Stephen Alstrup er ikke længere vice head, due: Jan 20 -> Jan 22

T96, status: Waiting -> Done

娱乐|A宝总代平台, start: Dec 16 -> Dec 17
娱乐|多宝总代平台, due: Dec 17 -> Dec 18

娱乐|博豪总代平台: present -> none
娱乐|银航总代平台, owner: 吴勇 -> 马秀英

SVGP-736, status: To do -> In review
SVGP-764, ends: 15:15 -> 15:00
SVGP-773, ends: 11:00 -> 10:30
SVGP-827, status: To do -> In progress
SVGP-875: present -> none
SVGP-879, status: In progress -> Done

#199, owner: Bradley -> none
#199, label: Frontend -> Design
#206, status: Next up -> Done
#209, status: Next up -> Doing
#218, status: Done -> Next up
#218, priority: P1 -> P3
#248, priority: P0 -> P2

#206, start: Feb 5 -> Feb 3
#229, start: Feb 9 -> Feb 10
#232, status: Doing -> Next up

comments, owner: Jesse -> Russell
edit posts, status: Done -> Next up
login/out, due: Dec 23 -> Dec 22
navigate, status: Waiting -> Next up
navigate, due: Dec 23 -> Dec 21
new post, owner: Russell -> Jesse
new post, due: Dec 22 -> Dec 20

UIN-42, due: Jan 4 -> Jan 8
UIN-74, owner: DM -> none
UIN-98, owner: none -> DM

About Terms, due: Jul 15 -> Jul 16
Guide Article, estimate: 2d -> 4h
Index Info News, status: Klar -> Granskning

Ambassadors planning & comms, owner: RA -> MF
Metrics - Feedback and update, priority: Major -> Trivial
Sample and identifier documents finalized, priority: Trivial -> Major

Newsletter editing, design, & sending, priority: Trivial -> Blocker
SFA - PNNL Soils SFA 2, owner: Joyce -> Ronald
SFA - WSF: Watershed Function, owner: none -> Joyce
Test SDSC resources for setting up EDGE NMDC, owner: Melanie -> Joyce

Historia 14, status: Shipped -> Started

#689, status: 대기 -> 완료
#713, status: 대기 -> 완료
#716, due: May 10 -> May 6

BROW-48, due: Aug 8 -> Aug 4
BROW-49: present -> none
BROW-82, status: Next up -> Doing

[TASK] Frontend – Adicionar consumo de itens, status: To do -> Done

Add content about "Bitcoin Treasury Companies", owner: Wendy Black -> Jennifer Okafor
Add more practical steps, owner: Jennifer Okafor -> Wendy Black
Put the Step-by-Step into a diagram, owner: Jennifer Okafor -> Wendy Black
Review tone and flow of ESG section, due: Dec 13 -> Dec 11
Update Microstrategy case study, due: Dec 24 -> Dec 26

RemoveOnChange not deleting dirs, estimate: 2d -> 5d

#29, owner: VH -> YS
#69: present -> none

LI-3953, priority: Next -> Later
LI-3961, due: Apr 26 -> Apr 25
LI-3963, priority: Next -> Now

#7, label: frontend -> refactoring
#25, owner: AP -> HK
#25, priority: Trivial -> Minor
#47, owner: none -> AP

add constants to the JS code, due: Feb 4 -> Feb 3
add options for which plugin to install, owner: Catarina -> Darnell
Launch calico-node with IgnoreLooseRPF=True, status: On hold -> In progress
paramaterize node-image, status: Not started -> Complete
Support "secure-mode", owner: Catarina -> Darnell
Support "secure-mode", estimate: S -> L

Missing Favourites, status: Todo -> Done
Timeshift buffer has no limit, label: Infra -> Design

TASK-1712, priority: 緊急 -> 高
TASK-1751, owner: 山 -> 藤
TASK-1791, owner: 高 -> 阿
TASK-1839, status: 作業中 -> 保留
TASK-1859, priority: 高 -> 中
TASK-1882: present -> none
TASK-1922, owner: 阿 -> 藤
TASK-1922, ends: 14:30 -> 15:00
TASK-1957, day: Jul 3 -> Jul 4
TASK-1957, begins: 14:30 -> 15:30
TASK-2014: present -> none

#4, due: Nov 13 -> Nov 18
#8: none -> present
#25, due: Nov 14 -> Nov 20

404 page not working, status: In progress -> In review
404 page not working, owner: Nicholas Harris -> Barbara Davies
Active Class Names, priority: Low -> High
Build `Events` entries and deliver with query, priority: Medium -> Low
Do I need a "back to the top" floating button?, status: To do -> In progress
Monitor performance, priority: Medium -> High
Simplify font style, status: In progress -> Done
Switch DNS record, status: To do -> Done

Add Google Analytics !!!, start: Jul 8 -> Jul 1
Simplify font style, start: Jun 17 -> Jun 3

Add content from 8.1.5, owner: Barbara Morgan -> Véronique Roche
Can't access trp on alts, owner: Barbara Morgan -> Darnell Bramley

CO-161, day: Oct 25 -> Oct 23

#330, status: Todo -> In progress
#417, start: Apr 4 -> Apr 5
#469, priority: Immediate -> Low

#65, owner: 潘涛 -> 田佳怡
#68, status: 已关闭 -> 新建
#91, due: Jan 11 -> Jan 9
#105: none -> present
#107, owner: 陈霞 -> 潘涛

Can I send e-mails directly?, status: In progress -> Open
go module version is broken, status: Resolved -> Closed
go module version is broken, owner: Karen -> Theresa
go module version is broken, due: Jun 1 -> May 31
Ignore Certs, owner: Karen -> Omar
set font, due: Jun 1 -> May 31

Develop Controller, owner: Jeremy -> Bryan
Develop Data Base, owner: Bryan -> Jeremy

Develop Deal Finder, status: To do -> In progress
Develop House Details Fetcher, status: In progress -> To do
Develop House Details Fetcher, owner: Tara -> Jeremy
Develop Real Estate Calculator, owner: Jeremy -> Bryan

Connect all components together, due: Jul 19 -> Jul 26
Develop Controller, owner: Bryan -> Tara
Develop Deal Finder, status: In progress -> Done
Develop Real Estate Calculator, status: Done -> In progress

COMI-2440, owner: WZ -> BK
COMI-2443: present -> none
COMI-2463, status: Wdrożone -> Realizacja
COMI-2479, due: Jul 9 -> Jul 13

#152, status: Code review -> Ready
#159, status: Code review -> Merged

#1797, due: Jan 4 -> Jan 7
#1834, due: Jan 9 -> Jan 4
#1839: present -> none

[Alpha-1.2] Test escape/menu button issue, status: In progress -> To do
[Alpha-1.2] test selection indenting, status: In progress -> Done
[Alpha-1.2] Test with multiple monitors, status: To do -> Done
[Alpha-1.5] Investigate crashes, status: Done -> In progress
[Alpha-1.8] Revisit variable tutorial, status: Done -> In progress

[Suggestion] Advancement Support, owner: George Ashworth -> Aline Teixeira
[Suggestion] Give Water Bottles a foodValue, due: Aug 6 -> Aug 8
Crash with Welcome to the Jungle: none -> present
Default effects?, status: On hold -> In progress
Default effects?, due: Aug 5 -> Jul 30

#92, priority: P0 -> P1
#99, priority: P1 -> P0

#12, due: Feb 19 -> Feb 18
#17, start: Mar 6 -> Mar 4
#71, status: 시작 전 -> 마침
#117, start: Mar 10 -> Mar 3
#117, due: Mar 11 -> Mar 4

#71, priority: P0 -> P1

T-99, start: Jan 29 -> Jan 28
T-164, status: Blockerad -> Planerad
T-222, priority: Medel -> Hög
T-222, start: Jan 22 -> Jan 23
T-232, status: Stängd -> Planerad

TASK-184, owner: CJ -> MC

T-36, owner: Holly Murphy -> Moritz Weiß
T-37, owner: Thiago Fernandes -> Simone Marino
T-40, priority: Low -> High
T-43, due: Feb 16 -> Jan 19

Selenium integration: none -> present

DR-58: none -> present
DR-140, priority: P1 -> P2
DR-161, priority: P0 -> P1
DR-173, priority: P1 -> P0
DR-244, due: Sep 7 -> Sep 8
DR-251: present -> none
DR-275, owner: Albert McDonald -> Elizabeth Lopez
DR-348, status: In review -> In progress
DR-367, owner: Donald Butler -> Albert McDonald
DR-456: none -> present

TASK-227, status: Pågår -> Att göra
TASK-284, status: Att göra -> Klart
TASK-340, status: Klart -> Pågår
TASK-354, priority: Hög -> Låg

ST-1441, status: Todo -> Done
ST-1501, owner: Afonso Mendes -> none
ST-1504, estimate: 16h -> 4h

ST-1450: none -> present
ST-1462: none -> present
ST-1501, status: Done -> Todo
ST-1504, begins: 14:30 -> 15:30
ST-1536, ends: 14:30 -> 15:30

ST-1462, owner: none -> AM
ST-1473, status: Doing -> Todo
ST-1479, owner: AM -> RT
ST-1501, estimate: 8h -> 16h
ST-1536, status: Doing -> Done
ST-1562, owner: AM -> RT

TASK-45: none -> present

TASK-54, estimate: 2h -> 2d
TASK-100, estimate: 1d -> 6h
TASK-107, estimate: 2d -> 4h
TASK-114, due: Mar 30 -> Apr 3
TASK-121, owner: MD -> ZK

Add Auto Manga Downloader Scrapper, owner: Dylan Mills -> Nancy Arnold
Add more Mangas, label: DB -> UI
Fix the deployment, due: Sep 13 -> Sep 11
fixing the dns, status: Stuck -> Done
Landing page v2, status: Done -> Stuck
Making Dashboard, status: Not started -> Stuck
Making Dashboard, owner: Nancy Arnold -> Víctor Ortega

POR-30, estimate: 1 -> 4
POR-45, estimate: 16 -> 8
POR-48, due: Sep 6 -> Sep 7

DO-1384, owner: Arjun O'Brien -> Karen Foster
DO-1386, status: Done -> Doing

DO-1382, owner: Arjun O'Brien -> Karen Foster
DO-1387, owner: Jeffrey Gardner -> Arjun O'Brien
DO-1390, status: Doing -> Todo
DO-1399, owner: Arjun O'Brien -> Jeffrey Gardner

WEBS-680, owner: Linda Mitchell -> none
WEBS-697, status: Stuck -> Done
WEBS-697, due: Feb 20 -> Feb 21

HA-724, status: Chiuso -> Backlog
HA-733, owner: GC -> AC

- _WHAT YOU SHOULD DO_
Could you return exactly the stretch of the data above that starts at the line with "TASK-1712, priority: 緊急 -> 高" and ends at the line with "Simplify font style, status: In", both lines included?

- _FINAL ANSWER_
TASK-1712, priority: 緊急 -> 高
TASK-1751, owner: 山 -> 藤
TASK-1791, owner: 高 -> 阿
TASK-1839, status: 作業中 -> 保留
TASK-1859, priority: 高 -> 中
TASK-1882: present -> none
TASK-1922, owner: 阿 -> 藤
TASK-1922, ends: 14:30 -> 15:00
TASK-1957, day: Jul 3 -> Jul 4
TASK-1957, begins: 14:30 -> 15:30
TASK-2014: present -> none

#4, due: Nov 13 -> Nov 18
#8: none -> present
#25, due: Nov 14 -> Nov 20

404 page not working, status: In progress -> In review
404 page not working, owner: Nicholas Harris -> Barbara Davies
Active Class Names, priority: Low -> High
Build `Events` entries and deliver with query, priority: Medium -> Low
Do I need a "back to the top" floating button?, status: To do -> In progress
Monitor performance, priority: Medium -> High
Simplify font style, status: In progress -> Done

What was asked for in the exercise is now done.